- Kashozi
- Coordinates: 1°13′41″S 31°48′32″E﻿ / ﻿1.227971°S 31.808853°E
- Country: Tanzania
- Region: Kagera

= Kashozi =

Kashozi is the site of a Catholic mission established in German East Africa, now Tanzania. It is about 16 km to the north of Bukoba.

The mission at Kashozi was founded by Mgr. Joseph Hirth in December 1892 when he was taking refuge from the civil war in Buganda.
The parish was in Kiziba, one of the Haya states.

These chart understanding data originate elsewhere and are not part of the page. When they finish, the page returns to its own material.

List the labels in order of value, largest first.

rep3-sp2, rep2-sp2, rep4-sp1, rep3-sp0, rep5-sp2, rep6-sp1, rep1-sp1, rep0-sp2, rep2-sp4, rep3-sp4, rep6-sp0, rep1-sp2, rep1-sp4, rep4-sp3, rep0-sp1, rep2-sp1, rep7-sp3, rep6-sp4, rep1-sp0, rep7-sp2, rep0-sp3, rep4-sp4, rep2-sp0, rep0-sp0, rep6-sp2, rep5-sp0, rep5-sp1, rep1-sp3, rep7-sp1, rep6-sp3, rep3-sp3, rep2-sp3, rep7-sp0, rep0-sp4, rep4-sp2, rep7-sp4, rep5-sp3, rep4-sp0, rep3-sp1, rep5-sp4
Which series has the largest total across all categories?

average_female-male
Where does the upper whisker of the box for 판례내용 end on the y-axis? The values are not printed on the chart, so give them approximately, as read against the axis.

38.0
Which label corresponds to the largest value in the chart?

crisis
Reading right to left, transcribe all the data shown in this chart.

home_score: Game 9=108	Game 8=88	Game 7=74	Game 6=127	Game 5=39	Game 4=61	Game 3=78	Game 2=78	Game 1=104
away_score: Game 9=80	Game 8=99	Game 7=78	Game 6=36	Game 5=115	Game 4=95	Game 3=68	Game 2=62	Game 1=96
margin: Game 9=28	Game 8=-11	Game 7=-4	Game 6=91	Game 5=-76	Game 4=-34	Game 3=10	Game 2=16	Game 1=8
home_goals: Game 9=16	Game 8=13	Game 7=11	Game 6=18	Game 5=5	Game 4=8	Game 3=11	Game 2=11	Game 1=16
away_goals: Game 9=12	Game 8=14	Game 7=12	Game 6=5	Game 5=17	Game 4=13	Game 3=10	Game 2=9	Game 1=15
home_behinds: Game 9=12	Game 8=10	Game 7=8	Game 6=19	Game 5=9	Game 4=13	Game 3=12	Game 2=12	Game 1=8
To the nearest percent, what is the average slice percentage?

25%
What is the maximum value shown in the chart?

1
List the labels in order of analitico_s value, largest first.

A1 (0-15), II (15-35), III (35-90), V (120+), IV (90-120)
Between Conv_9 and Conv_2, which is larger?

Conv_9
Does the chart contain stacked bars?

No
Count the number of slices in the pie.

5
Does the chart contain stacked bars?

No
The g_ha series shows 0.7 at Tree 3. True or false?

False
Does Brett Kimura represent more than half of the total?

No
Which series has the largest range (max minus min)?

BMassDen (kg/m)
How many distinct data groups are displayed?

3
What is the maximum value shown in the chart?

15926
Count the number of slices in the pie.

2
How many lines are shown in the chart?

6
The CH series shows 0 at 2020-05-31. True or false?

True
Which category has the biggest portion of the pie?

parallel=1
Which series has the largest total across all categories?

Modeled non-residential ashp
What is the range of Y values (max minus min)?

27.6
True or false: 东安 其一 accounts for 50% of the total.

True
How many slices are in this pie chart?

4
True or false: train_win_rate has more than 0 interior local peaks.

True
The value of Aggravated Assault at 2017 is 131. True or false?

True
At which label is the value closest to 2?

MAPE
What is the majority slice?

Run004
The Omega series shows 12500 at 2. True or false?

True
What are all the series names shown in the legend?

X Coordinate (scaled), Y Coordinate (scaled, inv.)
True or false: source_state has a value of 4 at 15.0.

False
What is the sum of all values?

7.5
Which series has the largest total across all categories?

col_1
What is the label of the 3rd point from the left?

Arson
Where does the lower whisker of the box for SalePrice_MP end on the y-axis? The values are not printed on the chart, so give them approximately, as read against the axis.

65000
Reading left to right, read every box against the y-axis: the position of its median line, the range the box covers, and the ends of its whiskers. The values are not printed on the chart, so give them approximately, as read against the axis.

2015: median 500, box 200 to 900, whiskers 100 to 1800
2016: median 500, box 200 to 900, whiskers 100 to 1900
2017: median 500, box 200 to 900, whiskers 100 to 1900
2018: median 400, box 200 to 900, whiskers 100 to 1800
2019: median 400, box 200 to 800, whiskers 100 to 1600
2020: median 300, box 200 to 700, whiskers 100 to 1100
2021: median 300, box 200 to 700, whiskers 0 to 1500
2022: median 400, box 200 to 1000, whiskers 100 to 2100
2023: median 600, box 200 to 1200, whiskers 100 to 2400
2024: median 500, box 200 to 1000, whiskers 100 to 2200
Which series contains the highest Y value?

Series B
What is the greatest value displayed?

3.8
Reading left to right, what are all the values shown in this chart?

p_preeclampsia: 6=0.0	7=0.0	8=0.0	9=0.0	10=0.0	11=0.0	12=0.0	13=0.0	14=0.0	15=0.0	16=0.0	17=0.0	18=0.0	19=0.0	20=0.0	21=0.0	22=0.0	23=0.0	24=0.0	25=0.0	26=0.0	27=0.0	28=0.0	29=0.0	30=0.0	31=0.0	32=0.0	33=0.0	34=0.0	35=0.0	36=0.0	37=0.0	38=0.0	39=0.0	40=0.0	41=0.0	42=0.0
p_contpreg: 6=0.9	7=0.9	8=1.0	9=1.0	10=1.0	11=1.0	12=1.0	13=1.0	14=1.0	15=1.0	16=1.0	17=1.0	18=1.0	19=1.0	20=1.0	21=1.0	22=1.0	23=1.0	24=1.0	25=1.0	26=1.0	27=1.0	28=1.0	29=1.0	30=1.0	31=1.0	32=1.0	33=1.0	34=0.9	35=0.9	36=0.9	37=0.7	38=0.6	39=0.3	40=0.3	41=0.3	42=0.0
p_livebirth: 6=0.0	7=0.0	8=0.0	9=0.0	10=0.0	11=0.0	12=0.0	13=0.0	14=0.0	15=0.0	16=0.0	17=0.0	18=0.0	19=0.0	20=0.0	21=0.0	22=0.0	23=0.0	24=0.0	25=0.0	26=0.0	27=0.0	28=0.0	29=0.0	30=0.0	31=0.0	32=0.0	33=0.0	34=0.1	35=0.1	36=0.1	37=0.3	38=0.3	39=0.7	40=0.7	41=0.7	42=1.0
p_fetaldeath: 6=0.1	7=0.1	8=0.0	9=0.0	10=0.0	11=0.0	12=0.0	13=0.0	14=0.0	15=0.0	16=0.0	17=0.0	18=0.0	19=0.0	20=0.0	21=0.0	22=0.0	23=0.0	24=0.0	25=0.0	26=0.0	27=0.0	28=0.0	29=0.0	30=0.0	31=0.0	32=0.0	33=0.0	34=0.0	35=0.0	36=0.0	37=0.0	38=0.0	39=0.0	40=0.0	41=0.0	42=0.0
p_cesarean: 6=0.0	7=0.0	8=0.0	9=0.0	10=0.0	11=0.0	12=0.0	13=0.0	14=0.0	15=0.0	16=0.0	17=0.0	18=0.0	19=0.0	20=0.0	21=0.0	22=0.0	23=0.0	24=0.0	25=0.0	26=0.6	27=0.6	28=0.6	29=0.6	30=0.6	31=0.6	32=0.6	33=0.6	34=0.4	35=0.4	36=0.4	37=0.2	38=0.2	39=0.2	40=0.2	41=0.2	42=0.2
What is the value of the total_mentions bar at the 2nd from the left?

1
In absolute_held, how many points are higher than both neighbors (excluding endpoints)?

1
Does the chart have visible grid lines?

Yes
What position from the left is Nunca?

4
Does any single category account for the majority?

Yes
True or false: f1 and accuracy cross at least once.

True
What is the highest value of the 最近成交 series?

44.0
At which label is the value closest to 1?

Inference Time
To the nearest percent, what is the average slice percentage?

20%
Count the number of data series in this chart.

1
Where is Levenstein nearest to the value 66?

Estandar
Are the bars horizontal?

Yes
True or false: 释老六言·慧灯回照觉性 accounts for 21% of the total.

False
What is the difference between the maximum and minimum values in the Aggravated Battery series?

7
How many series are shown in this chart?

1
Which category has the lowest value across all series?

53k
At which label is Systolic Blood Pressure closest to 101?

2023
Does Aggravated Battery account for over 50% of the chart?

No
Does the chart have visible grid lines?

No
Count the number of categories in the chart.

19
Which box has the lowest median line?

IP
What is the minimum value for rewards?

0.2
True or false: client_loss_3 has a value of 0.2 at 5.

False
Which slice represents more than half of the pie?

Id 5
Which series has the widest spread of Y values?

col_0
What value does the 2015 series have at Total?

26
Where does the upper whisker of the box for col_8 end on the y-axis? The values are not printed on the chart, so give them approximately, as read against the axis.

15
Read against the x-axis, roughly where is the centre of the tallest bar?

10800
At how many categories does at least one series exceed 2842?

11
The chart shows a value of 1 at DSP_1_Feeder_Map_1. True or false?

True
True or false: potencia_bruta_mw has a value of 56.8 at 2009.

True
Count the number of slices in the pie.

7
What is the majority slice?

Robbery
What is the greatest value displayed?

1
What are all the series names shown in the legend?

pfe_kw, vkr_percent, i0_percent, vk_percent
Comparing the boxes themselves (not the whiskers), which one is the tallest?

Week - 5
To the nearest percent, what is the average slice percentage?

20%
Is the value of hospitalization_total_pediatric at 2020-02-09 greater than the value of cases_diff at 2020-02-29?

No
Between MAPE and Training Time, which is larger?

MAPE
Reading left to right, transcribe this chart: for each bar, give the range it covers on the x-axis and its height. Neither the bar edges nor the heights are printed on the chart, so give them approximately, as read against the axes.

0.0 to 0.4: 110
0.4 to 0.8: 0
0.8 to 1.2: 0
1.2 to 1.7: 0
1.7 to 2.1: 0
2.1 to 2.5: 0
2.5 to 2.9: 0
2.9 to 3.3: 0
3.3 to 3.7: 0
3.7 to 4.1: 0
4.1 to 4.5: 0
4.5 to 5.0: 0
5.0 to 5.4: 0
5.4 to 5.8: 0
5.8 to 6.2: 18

At first it was called Marienberg.
Kashozi was located near the new German town of Bukoba.
When the Apostolic Vicariate of Southern Victoria Nyanza was formed in 1894, Kashozi became its Episcopal See.
Joseph Sweens was appointed coadjutor bishop to Hirth on 17 December 1909 and returned to South Nyanza in April 1910.
Hirth returned to his old residence at Kashozi, leaving Sweens to live at the seminary of Rubya.
On 12 December 1912 Sweens succeeded Hirth as Vicar Apostolic of South Nyanza.

The White Sisters established themselves at Kashozi, and the parish became widely known for the help that it gave to women.
In the period from 1928 to 1939, the parish averaged four resident European missionary priests, and after 1935 one African priest.
During the same period the number of White Sisters rose from five to eight,
while the number of African Sisters declined from sixteen in 1930 to nine in 1939.

Kashozi has a secondary school, although as of 1992 the ordinary peasants could not afford to pay the fees.
Cardinal Laurean Rugambwa (July 12, 1912 – December 8, 1997), the first African bishop in Tanzania and first African cardinal, was buried at Kashogi.
In October 2012 his body was exhumed and transferred to the renovated Mater Misericordiae Cathedral of Bukoba
in a major ceremony attended by many religious and civil dignitaries.